On the other hand, under the definition of sport given by Cambridge dictionary, a strong case could be made to define auto racing as a true sport. According to Cambridge, a sport is defined as “a game, competition or similar activity, done for enjoyment or as a job that takes physical effort and skill, and displayed or done by following particular rules.” Auto racing certainly fulfills every aspect of this definition.

POKER

After learning that poker matches are a staple on ESPN, many people respond in disbelief, “Poker is a sport?” There is no doubt that high-level poker players demonstrate expertise and skill. And the World Series of Poker is a popular annual event on ESPN.

However, unlike basketball, football, baseball or even auto racing or competitive eating, it is difficult to argue that poker requires real physical exertion. Even the act of moving from table to table during a championship competition is hardly comparable to driving a car or downing hot dogs. It would seem that high-level poker is more comparable to an intellectual activity like chess rather than as a sport.

E-GAMING

Many parents despair about the hours their kids spend on video games. Those same parents may be surprised to learn that all those hours could earn their kids a hefty college scholarship. Since 2014, Robert Morris University located in downtown Chicago has offered athletic scholarships covering 50 percent of tuition, room and board to top-level e-gamers. The school has an established e-gaming team, including a coach.

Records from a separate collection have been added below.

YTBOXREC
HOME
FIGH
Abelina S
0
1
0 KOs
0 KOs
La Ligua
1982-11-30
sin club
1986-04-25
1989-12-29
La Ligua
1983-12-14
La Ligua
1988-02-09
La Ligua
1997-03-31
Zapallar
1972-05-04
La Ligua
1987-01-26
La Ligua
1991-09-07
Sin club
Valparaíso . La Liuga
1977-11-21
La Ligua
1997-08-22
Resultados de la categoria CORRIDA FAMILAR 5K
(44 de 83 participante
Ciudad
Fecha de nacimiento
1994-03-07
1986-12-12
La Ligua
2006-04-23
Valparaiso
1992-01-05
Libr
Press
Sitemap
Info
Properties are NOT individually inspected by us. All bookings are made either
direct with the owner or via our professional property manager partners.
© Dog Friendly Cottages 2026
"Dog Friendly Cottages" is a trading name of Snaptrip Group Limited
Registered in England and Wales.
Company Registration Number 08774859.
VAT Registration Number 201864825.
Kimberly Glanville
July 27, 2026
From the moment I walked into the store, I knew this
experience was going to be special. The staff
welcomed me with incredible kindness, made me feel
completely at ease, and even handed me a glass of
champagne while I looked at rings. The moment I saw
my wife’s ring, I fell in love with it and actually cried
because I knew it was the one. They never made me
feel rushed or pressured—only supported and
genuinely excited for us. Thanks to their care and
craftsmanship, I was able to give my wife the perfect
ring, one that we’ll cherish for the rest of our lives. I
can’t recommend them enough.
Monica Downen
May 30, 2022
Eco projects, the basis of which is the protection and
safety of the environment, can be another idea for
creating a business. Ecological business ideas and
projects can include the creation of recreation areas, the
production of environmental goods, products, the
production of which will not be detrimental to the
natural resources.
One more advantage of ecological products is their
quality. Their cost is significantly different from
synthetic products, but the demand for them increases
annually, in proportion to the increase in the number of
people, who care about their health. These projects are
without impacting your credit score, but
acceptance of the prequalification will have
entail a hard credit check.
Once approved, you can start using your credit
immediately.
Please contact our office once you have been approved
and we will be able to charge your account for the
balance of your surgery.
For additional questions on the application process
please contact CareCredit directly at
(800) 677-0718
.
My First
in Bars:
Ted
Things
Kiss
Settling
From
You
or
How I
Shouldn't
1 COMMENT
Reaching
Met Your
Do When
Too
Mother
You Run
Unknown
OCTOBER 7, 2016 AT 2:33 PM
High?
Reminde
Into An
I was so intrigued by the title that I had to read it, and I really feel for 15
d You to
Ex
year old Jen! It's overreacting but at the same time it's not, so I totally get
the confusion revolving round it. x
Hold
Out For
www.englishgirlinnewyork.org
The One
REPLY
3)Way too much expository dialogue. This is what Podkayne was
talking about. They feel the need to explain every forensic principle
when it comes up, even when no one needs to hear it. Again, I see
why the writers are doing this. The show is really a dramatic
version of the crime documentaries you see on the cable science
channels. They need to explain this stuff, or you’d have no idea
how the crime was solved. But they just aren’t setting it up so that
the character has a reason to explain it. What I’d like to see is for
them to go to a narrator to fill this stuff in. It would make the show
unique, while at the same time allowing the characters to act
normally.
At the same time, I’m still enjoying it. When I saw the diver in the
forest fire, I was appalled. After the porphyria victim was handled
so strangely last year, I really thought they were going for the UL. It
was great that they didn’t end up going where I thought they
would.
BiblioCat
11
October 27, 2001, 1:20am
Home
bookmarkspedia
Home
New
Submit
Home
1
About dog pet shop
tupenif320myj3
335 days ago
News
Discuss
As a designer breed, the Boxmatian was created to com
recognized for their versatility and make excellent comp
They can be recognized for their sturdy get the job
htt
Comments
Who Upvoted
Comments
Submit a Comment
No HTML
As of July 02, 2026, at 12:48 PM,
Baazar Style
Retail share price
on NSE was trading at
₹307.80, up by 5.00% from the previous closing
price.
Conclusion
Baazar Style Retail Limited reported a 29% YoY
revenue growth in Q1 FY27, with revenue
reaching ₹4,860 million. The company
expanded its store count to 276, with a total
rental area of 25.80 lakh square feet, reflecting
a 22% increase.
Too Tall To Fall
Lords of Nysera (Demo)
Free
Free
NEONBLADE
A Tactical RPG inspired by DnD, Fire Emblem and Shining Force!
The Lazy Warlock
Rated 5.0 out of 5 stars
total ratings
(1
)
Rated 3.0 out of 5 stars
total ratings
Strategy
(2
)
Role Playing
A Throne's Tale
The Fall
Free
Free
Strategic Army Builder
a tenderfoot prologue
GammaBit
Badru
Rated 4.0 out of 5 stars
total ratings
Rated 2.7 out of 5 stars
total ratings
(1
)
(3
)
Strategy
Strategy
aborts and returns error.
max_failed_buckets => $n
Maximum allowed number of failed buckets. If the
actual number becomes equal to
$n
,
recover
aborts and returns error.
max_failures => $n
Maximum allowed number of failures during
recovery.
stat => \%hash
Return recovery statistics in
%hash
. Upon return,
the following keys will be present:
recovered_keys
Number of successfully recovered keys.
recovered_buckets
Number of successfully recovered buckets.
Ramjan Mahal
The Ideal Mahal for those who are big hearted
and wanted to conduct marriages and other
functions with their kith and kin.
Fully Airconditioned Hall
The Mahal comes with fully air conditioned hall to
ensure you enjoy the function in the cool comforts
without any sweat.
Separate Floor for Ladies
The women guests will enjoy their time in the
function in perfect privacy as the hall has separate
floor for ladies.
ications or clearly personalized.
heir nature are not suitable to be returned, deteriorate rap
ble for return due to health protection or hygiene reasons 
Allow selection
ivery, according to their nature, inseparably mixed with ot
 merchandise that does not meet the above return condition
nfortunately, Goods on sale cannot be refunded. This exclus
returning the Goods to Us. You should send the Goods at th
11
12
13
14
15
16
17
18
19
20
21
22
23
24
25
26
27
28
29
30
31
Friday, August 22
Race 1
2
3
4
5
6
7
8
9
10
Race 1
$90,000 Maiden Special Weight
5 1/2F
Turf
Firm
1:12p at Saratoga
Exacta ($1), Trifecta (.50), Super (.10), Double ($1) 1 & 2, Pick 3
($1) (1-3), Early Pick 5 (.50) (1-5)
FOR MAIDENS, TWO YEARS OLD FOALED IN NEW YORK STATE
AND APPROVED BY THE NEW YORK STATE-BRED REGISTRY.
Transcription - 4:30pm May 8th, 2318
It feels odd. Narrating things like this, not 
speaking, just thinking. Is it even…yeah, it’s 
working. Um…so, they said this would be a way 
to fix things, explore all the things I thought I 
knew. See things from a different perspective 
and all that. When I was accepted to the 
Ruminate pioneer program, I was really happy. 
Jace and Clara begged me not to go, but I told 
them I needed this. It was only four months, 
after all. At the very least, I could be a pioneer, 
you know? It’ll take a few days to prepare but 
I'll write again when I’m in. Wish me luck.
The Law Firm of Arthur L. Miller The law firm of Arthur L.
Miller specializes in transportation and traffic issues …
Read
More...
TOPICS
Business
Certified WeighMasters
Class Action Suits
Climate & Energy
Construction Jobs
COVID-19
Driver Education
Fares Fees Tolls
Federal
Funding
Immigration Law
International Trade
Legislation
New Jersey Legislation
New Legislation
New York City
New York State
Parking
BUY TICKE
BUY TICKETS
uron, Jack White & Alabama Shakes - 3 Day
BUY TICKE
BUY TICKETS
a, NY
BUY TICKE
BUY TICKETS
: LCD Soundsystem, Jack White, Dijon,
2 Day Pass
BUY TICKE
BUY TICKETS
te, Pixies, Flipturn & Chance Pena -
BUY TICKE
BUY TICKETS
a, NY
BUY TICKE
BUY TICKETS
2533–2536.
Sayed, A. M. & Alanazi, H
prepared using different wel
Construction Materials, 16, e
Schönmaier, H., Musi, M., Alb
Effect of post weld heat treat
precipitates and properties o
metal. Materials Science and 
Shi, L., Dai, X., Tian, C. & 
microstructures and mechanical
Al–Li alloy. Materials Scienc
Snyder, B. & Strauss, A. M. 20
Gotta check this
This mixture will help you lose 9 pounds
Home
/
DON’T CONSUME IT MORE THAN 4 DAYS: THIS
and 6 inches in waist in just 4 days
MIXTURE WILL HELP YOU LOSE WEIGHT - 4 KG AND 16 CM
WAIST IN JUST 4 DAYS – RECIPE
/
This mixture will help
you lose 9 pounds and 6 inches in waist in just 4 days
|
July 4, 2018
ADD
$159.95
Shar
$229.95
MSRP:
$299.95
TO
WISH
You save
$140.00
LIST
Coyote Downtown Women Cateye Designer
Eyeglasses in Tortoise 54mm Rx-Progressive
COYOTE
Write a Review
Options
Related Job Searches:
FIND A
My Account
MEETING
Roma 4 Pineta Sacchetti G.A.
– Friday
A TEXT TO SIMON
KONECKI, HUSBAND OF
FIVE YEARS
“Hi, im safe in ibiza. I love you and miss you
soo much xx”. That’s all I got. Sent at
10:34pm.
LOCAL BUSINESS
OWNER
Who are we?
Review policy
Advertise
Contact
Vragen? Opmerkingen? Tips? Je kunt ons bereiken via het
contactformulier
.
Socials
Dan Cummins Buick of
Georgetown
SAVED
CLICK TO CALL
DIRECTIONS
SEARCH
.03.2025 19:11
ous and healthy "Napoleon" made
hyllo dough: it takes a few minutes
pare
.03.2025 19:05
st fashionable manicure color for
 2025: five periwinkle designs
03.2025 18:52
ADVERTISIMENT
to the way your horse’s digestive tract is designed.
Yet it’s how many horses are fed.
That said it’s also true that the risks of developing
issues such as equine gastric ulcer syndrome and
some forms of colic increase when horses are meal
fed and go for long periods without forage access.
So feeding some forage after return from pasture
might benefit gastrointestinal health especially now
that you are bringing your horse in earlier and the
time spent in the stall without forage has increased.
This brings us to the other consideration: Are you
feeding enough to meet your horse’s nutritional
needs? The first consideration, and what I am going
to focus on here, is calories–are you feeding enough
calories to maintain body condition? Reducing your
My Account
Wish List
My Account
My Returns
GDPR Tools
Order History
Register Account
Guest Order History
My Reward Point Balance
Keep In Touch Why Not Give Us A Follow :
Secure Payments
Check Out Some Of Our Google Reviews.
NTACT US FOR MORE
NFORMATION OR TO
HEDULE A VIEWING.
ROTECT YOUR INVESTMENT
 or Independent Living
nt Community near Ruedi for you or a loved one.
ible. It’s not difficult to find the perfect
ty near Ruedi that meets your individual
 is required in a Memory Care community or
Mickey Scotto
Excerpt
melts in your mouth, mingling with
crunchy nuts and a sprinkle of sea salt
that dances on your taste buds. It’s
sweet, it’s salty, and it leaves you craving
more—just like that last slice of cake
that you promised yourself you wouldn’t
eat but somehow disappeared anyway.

E-gaming is also a popular feature on ESPN, and competitions of e-games like League of Legends, Overwatch, Counter-Strike, Fortnite, Call of Duty and Hearthstone regularly draw thousands of competitors and spectators from around the world, according to ESPN. Nonetheless, it’s difficult to make a case that e-gaming requires significant physical exertion.

SPELLING BEES

Spelling may seem like an unlikely fit for ESPN, but the Scripps National Spelling Bee is an annual fixture on the cable channel, drawing competitors around the world. The competition is stiff: in 2019, there were eight competitors who spelled every word correctly. Each was named a co-champion and each received a $50,000 cash prize and the coveted Scripps Cup.

Given the amount of prize money on the line, it shouldn’t be a surprise that many competitors train for months with spelling coaches. Many competitors also use online study guides, including spelling lists. While this level of preparation is comparable to that of elite athletes, competing in a spelling bee isn’t athletic in the same way as dunking a basketball.

WHAT IS A SPORT?

While competitive eating, auto racing, poker, e-gaming or spelling bees may not count as sports in the classic sense, there is no doubt that people who participate in these activities are true competitors. They prepare much like athletes and often earn generous monetary rewards for their efforts, not to mention attracting a lot of fans. And they also have a lot of fun, which may be the most important aspect of all.